[Page-level text extractions]

'''

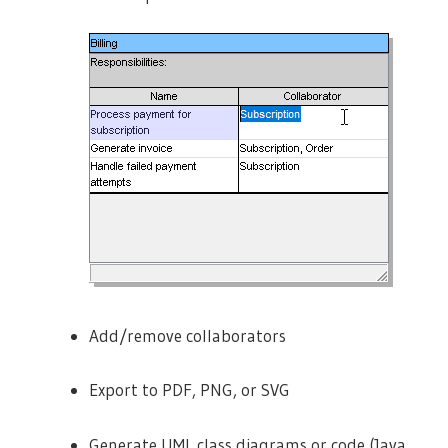
Add/remove collaborators
Export to PDF, PNG, or SVG
Generate UML class diagrams or code (Java,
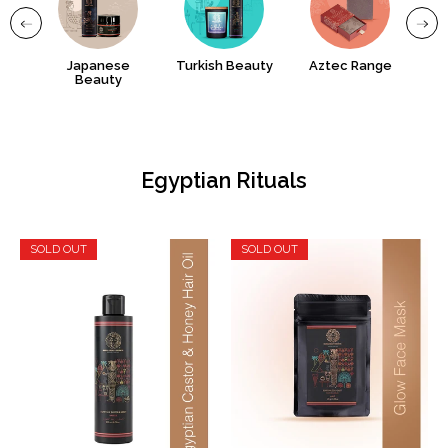
uty
Japanese
Turkish Beauty
Aztec Range
Gr
Beauty
Egyptian Rituals
SOLD OUT
SOLD OUT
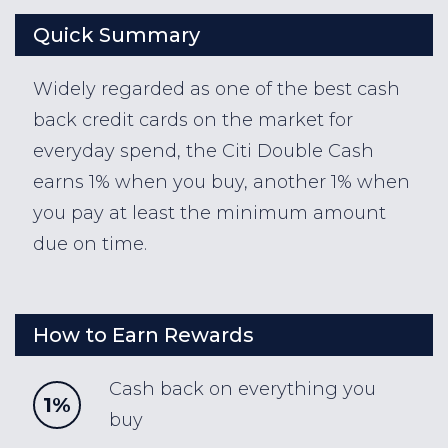
Quick Summary
Widely regarded as one of the best cash
back credit cards on the market for
everyday spend, the Citi Double Cash
earns 1% when you buy, another 1% when
you pay at least the minimum amount
due on time.
How to Earn Rewards
Cash back on everything you
1%
buy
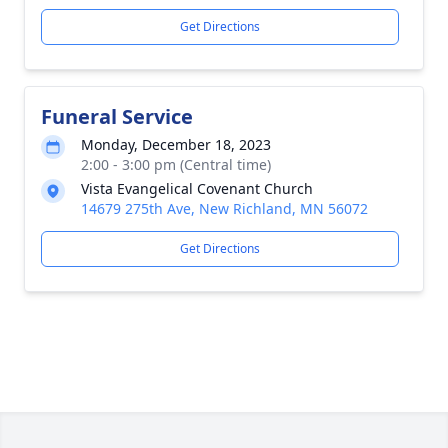
Get Directions
Funeral Service
Monday, December 18, 2023
2:00 - 3:00 pm (Central time)
Vista Evangelical Covenant Church
14679 275th Ave, New Richland, MN 56072
Get Directions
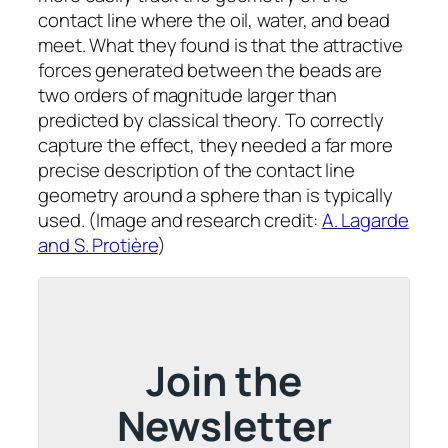
contact line where the oil, water, and bead
meet. What they found is that the attractive
forces generated between the beads are
two orders of magnitude larger than
predicted by classical theory. To correctly
capture the effect, they needed a far more
precise description of the contact line
geometry around a sphere than is typically
used. (Image and research credit:
A. Lagarde
and S. Protière
)
Join the
Newsletter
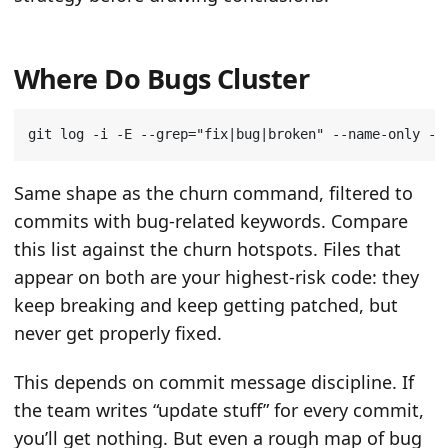
Where Do Bugs Cluster
git log -i -E --grep
=
"fix|bug|broken"
 --name-only --
Same shape as the churn command, filtered to
commits with bug-related keywords. Compare
this list against the churn hotspots. Files that
appear on both are your highest-risk code: they
keep breaking and keep getting patched, but
never get properly fixed.
This depends on commit message discipline. If
the team writes “update stuff” for every commit,
you’ll get nothing. But even a rough map of bug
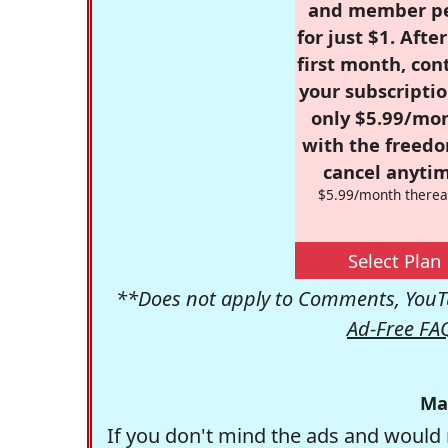
and member p
for just $1. Afte
first month, con
your subscriptio
only $5.99/mo
with the freed
cancel anytim
$5.99/month therea
Select Plan
**Does not apply to Comments, YouTu
Ad-Free FA
Ma
If you don't mind the ads and would 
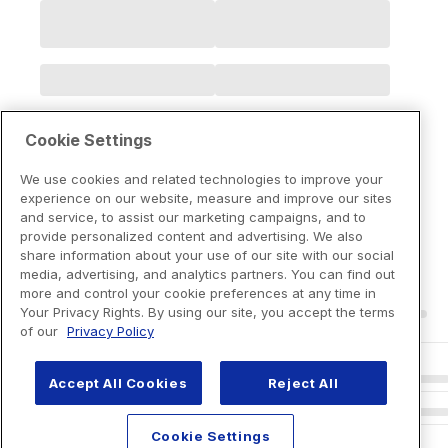
Cookie Settings
We use cookies and related technologies to improve your
experience on our website, measure and improve our sites
and service, to assist our marketing campaigns, and to
provide personalized content and advertising. We also
share information about your use of our site with our social
media, advertising, and analytics partners. You can find out
more and control your cookie preferences at any time in
Your Privacy Rights. By using our site, you accept the terms
of our
Privacy Policy
Accept All Cookies
Reject All
Cookie Settings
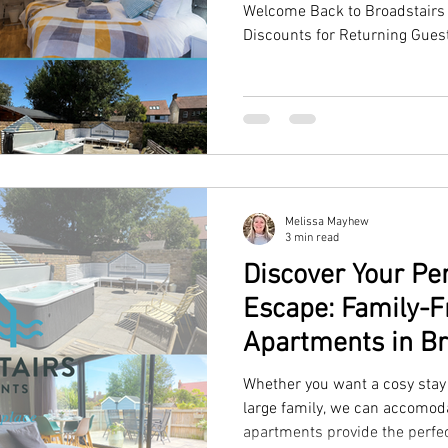
Welcome Back to Broadstairs 
Discounts for Returning Gues
Melissa Mayhew
3 min read
Discover Your P
Escape: Family-F
Apartments in Br
Whether you want a cosy stay 
large family, we can accomoda
apartments provide the perfe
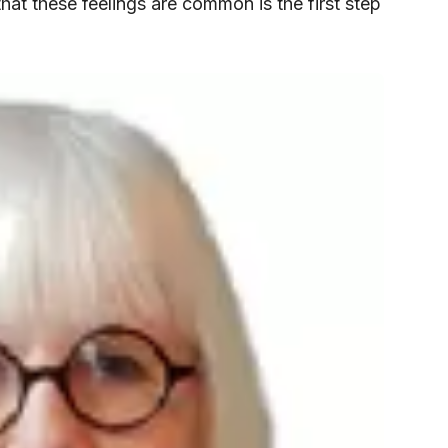
that these feelings are common is the first step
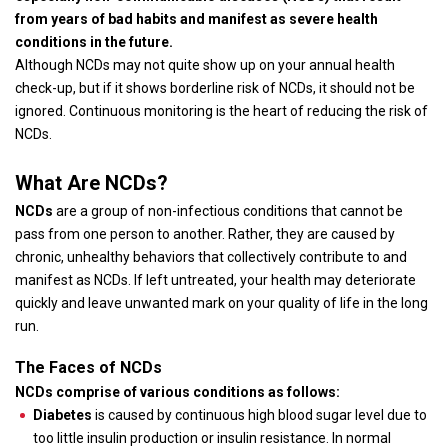
from years of bad habits and manifest as severe health
conditions in the future.
Although NCDs may not quite show up on your annual health
check-up, but if it shows borderline risk of NCDs, it should not be
ignored. Continuous monitoring is the heart of reducing the risk of
NCDs.
What Are NCDs?
NCDs
are a group of non-infectious conditions that cannot be
pass from one person to another. Rather, they are caused by
chronic, unhealthy behaviors that collectively contribute to and
manifest as NCDs. If left untreated, your health may deteriorate
quickly and leave unwanted mark on your quality of life in the long
run.
The Faces of NCDs
NCDs comprise of various conditions as follows:
Diabetes
is caused by continuous high blood sugar level due to
too little insulin production or insulin resistance. In normal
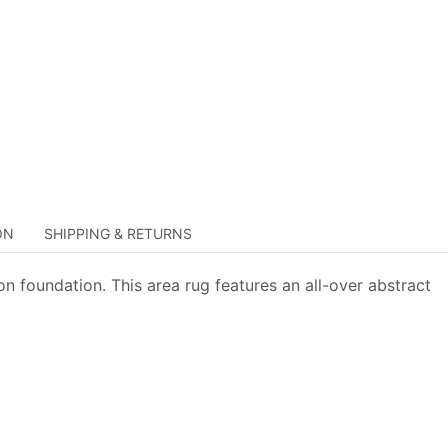
ON
SHIPPING & RETURNS
n foundation. This area rug features an all-over abstract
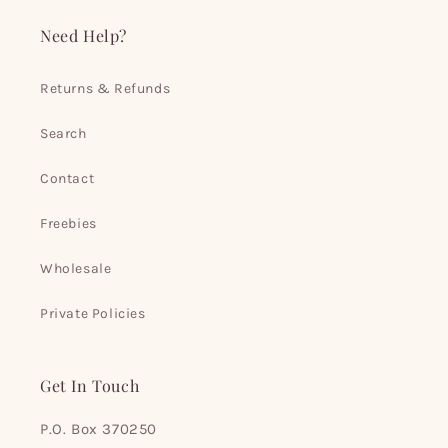
Need Help?
Returns & Refunds
Search
Contact
Freebies
Wholesale
Private Policies
Get In Touch
P.O. Box 370250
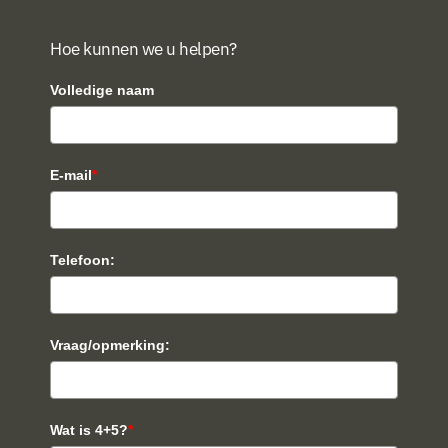
Hoe kunnen we u helpen?
Volledige naam
E-mail
*
Telefoon:
Vraag/opmerking:
Wat is 4+5?
*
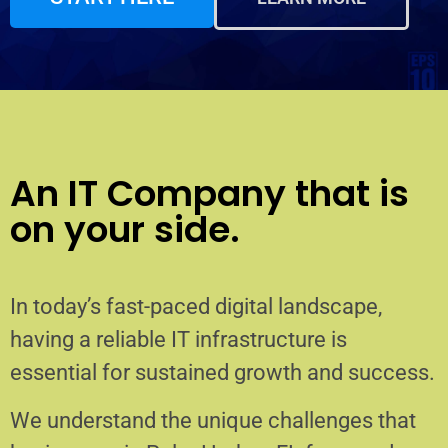
An IT Company that is
on your side.
In today’s fast-paced digital landscape,
having a reliable IT infrastructure is
essential for sustained growth and success.
We understand the unique challenges that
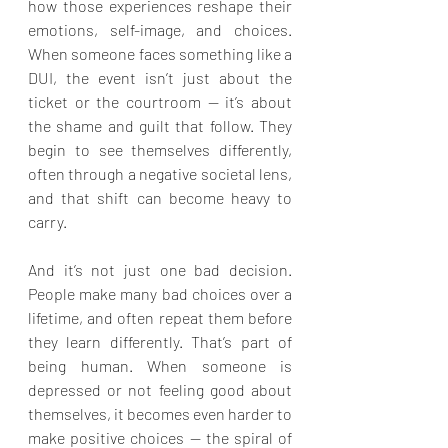
how those experiences reshape their 
emotions, self-image, and choices. 
When someone faces something like a 
DUI, the event isn’t just about the 
ticket or the courtroom — it’s about 
the shame and guilt that follow. They 
begin to see themselves differently, 
often through a negative societal lens, 
and that shift can become heavy to 
carry.
And it’s not just one bad decision. 
People make many bad choices over a 
lifetime, and often repeat them before 
they learn differently. That’s part of 
being human. When someone is 
depressed or not feeling good about 
themselves, it becomes even harder to 
make positive choices — the spiral of 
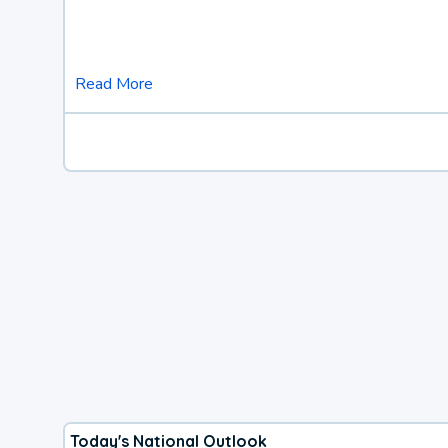
Read More
Today's National Outlook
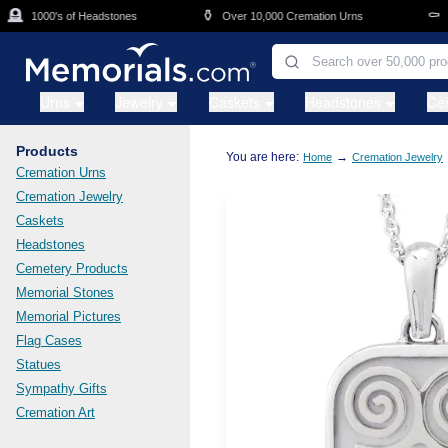
Skip to main content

'''

The reply must match the records exactly, apart from the pictures, which are left out.

## RESULT OF THIS TASK
Add/remove collaborators
Export to PDF, PNG, or SVG
Generate UML class diagrams or code (Java,
uty
Japanese
Turkish Beauty
Aztec Range
Gr
Beauty
Egyptian Rituals
SOLD OUT
SOLD OUT
Quick Summary
Widely regarded as one of the best cash
back credit cards on the market for
everyday spend, the Citi Double Cash
earns 1% when you buy, another 1% when
you pay at least the minimum amount
due on time.
How to Earn Rewards
Cash back on everything you
1%
buy
Get Directions
Funeral Service
Monday, December 18, 2023
2:00 - 3:00 pm (Central time)
Vista Evangelical Covenant Church
14679 275th Ave, New Richland, MN 56072
Get Directions
contact line where the oil, water, and bead
meet. What they found is that the attractive
forces generated between the beads are
two orders of magnitude larger than
predicted by classical theory. To correctly
capture the effect, they needed a far more
precise description of the contact line
geometry around a sphere than is typically
used. (Image and research credit:
A. Lagarde
and S. Protière
)
Join the
Newsletter
Where Do Bugs Cluster
git log -i -E --grep
=
"fix|bug|broken"
 --name-only --
Same shape as the churn command, filtered to
commits with bug-related keywords. Compare
this list against the churn hotspots. Files that
appear on both are your highest-risk code: they
keep breaking and keep getting patched, but
never get properly fixed.
This depends on commit message discipline. If
the team writes “update stuff” for every commit,
you’ll get nothing. But even a rough map of bug
and member p
for just $1. Afte
first month, con
your subscriptio
only $5.99/mo
with the freed
cancel anytim
$5.99/month therea
Select Plan
**Does not apply to Comments, YouTu
Ad-Free FA
Ma
If you don't mind the ads and would 
Cookie Settings
We use cookies and related technologies to improve your
experience on our website, measure and improve our sites
and service, to assist our marketing campaigns, and to
provide personalized content and advertising. We also
share information about your use of our site with our social
media, advertising, and analytics partners. You can find out
more and control your cookie preferences at any time in
Your Privacy Rights. By using our site, you accept the terms
of our
Privacy Policy
Accept All Cookies
Reject All
Cookie Settings
Welcome Back to Broadstairs 
Discounts for Returning Gues
Melissa Mayhew
3 min read
Discover Your P
Escape: Family-F
Apartments in Br
Whether you want a cosy stay 
large family, we can accomoda
apartments provide the perfe
that these feelings are common is the first step
from years of bad habits and manifest as severe health
conditions in the future.
Although NCDs may not quite show up on your annual health
check-up, but if it shows borderline risk of NCDs, it should not be
ignored. Continuous monitoring is the heart of reducing the risk of
NCDs.
What Are NCDs?
NCDs
are a group of non-infectious conditions that cannot be
pass from one person to another. Rather, they are caused by
chronic, unhealthy behaviors that collectively contribute to and
manifest as NCDs. If left untreated, your health may deteriorate
quickly and leave unwanted mark on your quality of life in the long
run.
The Faces of NCDs
NCDs comprise of various conditions as follows:
Diabetes
is caused by continuous high blood sugar level due to
too little insulin production or insulin resistance. In normal
ON
SHIPPING & RETURNS
n foundation. This area rug features an all-over abstract
Need Help?
Returns & Refunds
Search
Contact
Freebies
Wholesale
Private Policies
Get In Touch
P.O. Box 370250
Hoe kunnen we u helpen?
Volledige naam
E-mail
*
Telefoon:
Vraag/opmerking:
Wat is 4+5?
*
An IT Company that is
on your side.
In today’s fast-paced digital landscape,
having a reliable IT infrastructure is
essential for sustained growth and success.
We understand the unique challenges that
how those experiences reshape their 
emotions, self-image, and choices. 
When someone faces something like a 
DUI, the event isn’t just about the 
ticket or the courtroom — it’s about 
the shame and guilt that follow. They 
begin to see themselves differently, 
often through a negative societal lens, 
and that shift can become heavy to 
carry.
And it’s not just one bad decision. 
People make many bad choices over a 
lifetime, and often repeat them before 
they learn differently. That’s part of 
being human. When someone is 
depressed or not feeling good about 
themselves, it becomes even harder to 
make positive choices — the spiral of 
Read More
Today's National Outlook
Skip to main content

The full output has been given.